-------- Dataset excerpts

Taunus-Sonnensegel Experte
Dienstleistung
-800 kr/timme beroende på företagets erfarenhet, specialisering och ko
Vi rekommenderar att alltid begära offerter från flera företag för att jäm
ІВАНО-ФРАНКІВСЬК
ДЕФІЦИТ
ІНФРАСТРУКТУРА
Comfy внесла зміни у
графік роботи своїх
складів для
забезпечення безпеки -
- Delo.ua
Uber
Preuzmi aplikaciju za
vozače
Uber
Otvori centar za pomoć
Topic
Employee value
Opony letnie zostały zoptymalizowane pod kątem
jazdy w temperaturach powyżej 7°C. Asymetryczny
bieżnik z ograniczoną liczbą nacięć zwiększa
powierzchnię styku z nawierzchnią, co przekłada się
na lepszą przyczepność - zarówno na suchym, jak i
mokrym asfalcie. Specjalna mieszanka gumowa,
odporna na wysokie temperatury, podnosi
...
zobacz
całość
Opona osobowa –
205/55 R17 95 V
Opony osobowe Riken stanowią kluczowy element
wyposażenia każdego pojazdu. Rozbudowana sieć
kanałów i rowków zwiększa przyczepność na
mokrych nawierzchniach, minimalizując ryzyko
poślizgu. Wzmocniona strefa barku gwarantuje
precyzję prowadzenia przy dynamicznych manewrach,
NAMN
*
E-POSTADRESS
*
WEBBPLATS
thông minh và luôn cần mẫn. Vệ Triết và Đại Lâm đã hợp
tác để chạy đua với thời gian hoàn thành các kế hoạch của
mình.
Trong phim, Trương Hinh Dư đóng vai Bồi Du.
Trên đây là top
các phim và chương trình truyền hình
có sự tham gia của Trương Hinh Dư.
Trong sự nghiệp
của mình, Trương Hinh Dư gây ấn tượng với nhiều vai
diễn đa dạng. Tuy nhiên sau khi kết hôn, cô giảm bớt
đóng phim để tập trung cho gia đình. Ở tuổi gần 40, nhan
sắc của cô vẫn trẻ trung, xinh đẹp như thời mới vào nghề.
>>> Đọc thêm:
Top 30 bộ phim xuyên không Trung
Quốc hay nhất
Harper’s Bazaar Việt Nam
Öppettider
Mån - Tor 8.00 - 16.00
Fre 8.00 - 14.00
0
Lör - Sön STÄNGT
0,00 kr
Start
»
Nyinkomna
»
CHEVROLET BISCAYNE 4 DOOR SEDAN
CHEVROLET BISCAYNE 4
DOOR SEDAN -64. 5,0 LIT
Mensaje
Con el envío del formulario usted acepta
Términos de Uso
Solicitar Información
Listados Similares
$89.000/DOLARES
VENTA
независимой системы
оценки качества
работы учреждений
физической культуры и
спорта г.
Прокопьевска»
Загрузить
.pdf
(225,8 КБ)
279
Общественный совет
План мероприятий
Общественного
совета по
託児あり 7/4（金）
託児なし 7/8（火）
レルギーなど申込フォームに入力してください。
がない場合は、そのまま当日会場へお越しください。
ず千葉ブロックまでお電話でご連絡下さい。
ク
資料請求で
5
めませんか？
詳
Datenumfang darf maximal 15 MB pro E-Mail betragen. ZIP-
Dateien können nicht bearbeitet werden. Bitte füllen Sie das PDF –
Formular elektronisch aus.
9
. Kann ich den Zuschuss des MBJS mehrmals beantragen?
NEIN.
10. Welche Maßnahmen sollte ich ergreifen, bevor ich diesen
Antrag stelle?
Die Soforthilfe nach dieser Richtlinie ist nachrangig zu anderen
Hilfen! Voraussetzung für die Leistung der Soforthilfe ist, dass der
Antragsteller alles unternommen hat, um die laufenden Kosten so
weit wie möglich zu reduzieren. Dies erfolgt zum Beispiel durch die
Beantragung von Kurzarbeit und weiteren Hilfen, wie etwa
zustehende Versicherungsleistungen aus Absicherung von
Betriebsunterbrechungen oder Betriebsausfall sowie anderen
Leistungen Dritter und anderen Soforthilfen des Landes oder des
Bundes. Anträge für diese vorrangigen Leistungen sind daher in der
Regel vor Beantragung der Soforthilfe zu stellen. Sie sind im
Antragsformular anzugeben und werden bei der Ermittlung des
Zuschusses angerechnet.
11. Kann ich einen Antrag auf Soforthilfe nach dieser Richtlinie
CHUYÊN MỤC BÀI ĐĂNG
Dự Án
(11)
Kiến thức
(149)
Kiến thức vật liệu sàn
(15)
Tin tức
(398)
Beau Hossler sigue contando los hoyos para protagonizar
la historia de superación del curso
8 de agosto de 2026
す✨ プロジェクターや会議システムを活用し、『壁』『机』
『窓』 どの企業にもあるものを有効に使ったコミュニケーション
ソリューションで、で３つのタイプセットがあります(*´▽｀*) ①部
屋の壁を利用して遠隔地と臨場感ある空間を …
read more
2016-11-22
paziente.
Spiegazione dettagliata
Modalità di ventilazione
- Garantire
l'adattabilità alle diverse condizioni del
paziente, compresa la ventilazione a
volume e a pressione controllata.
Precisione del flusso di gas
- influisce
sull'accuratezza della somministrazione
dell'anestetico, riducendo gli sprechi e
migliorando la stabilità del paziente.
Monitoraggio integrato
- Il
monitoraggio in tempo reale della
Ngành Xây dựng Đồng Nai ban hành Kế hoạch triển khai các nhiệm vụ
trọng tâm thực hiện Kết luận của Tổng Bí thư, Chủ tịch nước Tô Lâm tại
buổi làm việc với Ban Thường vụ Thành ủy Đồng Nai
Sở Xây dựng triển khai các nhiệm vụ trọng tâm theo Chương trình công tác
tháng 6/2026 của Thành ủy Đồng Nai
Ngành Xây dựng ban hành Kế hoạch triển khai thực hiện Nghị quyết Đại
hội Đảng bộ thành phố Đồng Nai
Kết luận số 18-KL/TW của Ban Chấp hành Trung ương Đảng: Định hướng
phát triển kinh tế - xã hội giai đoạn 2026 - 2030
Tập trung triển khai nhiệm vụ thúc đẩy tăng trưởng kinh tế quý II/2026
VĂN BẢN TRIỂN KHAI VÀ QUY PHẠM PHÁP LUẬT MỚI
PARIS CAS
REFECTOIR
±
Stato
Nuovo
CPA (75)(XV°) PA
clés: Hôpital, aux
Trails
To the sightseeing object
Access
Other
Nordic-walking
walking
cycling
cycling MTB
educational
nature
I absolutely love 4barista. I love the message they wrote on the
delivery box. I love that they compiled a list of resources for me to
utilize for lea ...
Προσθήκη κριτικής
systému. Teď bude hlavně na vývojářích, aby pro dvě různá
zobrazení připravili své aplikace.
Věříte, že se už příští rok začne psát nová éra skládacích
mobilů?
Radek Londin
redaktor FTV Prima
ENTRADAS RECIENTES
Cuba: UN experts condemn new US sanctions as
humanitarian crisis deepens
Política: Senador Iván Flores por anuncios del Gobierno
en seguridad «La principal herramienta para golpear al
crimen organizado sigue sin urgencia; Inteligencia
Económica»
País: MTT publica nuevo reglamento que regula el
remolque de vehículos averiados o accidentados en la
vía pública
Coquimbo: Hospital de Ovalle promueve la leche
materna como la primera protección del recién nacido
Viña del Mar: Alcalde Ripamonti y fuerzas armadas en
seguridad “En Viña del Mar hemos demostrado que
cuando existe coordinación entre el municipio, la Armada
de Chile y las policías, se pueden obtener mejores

----------------

**Work required:** Reproduce all data above, unchanged.

**Completed task:**
Taunus-Sonnensegel Experte
Dienstleistung
-800 kr/timme beroende på företagets erfarenhet, specialisering och ko
Vi rekommenderar att alltid begära offerter från flera företag för att jäm
ІВАНО-ФРАНКІВСЬК
ДЕФІЦИТ
ІНФРАСТРУКТУРА
Comfy внесла зміни у
графік роботи своїх
складів для
забезпечення безпеки -
- Delo.ua
Uber
Preuzmi aplikaciju za
vozače
Uber
Otvori centar za pomoć
Topic
Employee value
Opony letnie zostały zoptymalizowane pod kątem
jazdy w temperaturach powyżej 7°C. Asymetryczny
bieżnik z ograniczoną liczbą nacięć zwiększa
powierzchnię styku z nawierzchnią, co przekłada się
na lepszą przyczepność - zarówno na suchym, jak i
mokrym asfalcie. Specjalna mieszanka gumowa,
odporna na wysokie temperatury, podnosi
...
zobacz
całość
Opona osobowa –
205/55 R17 95 V
Opony osobowe Riken stanowią kluczowy element
wyposażenia każdego pojazdu. Rozbudowana sieć
kanałów i rowków zwiększa przyczepność na
mokrych nawierzchniach, minimalizując ryzyko
poślizgu. Wzmocniona strefa barku gwarantuje
precyzję prowadzenia przy dynamicznych manewrach,
NAMN
*
E-POSTADRESS
*
WEBBPLATS
thông minh và luôn cần mẫn. Vệ Triết và Đại Lâm đã hợp
tác để chạy đua với thời gian hoàn thành các kế hoạch của
mình.
Trong phim, Trương Hinh Dư đóng vai Bồi Du.
Trên đây là top
các phim và chương trình truyền hình
có sự tham gia của Trương Hinh Dư.
Trong sự nghiệp
của mình, Trương Hinh Dư gây ấn tượng với nhiều vai
diễn đa dạng. Tuy nhiên sau khi kết hôn, cô giảm bớt
đóng phim để tập trung cho gia đình. Ở tuổi gần 40, nhan
sắc của cô vẫn trẻ trung, xinh đẹp như thời mới vào nghề.
>>> Đọc thêm:
Top 30 bộ phim xuyên không Trung
Quốc hay nhất
Harper’s Bazaar Việt Nam
Öppettider
Mån - Tor 8.00 - 16.00
Fre 8.00 - 14.00
0
Lör - Sön STÄNGT
0,00 kr
Start
»
Nyinkomna
»
CHEVROLET BISCAYNE 4 DOOR SEDAN
CHEVROLET BISCAYNE 4
DOOR SEDAN -64. 5,0 LIT
Mensaje
Con el envío del formulario usted acepta
Términos de Uso
Solicitar Información
Listados Similares
$89.000/DOLARES
VENTA
независимой системы
оценки качества
работы учреждений
физической культуры и
спорта г.
Прокопьевска»
Загрузить
.pdf
(225,8 КБ)
279
Общественный совет
План мероприятий
Общественного
совета по
託児あり 7/4（金）
託児なし 7/8（火）
レルギーなど申込フォームに入力してください。
がない場合は、そのまま当日会場へお越しください。
ず千葉ブロックまでお電話でご連絡下さい。
ク
資料請求で
5
めませんか？
詳
Datenumfang darf maximal 15 MB pro E-Mail betragen. ZIP-
Dateien können nicht bearbeitet werden. Bitte füllen Sie das PDF –
Formular elektronisch aus.
9
. Kann ich den Zuschuss des MBJS mehrmals beantragen?
NEIN.
10. Welche Maßnahmen sollte ich ergreifen, bevor ich diesen
Antrag stelle?
Die Soforthilfe nach dieser Richtlinie ist nachrangig zu anderen
Hilfen! Voraussetzung für die Leistung der Soforthilfe ist, dass der
Antragsteller alles unternommen hat, um die laufenden Kosten so
weit wie möglich zu reduzieren. Dies erfolgt zum Beispiel durch die
Beantragung von Kurzarbeit und weiteren Hilfen, wie etwa
zustehende Versicherungsleistungen aus Absicherung von
Betriebsunterbrechungen oder Betriebsausfall sowie anderen
Leistungen Dritter und anderen Soforthilfen des Landes oder des
Bundes. Anträge für diese vorrangigen Leistungen sind daher in der
Regel vor Beantragung der Soforthilfe zu stellen. Sie sind im
Antragsformular anzugeben und werden bei der Ermittlung des
Zuschusses angerechnet.
11. Kann ich einen Antrag auf Soforthilfe nach dieser Richtlinie
CHUYÊN MỤC BÀI ĐĂNG
Dự Án
(11)
Kiến thức
(149)
Kiến thức vật liệu sàn
(15)
Tin tức
(398)
Beau Hossler sigue contando los hoyos para protagonizar
la historia de superación del curso
8 de agosto de 2026
す✨ プロジェクターや会議システムを活用し、『壁』『机』
『窓』 どの企業にもあるものを有効に使ったコミュニケーション
ソリューションで、で３つのタイプセットがあります(*´▽｀*) ①部
屋の壁を利用して遠隔地と臨場感ある空間を …
read more
2016-11-22
paziente.
Spiegazione dettagliata
Modalità di ventilazione
- Garantire
l'adattabilità alle diverse condizioni del
paziente, compresa la ventilazione a
volume e a pressione controllata.
Precisione del flusso di gas
- influisce
sull'accuratezza della somministrazione
dell'anestetico, riducendo gli sprechi e
migliorando la stabilità del paziente.
Monitoraggio integrato
- Il
monitoraggio in tempo reale della
Ngành Xây dựng Đồng Nai ban hành Kế hoạch triển khai các nhiệm vụ
trọng tâm thực hiện Kết luận của Tổng Bí thư, Chủ tịch nước Tô Lâm tại
buổi làm việc với Ban Thường vụ Thành ủy Đồng Nai
Sở Xây dựng triển khai các nhiệm vụ trọng tâm theo Chương trình công tác
tháng 6/2026 của Thành ủy Đồng Nai
Ngành Xây dựng ban hành Kế hoạch triển khai thực hiện Nghị quyết Đại
hội Đảng bộ thành phố Đồng Nai
Kết luận số 18-KL/TW của Ban Chấp hành Trung ương Đảng: Định hướng
phát triển kinh tế - xã hội giai đoạn 2026 - 2030
Tập trung triển khai nhiệm vụ thúc đẩy tăng trưởng kinh tế quý II/2026
VĂN BẢN TRIỂN KHAI VÀ QUY PHẠM PHÁP LUẬT MỚI
PARIS CAS
REFECTOIR
±
Stato
Nuovo
CPA (75)(XV°) PA
clés: Hôpital, aux
Trails
To the sightseeing object
Access
Other
Nordic-walking
walking
cycling
cycling MTB
educational
nature
I absolutely love 4barista. I love the message they wrote on the
delivery box. I love that they compiled a list of resources for me to
utilize for lea ...
Προσθήκη κριτικής
systému. Teď bude hlavně na vývojářích, aby pro dvě různá
zobrazení připravili své aplikace.
Věříte, že se už příští rok začne psát nová éra skládacích
mobilů?
Radek Londin
redaktor FTV Prima
ENTRADAS RECIENTES
Cuba: UN experts condemn new US sanctions as
humanitarian crisis deepens
Política: Senador Iván Flores por anuncios del Gobierno
en seguridad «La principal herramienta para golpear al
crimen organizado sigue sin urgencia; Inteligencia
Económica»
País: MTT publica nuevo reglamento que regula el
remolque de vehículos averiados o accidentados en la
vía pública
Coquimbo: Hospital de Ovalle promueve la leche
materna como la primera protección del recién nacido
Viña del Mar: Alcalde Ripamonti y fuerzas armadas en
seguridad “En Viña del Mar hemos demostrado que
cuando existe coordinación entre el municipio, la Armada
de Chile y las policías, se pueden obtener mejores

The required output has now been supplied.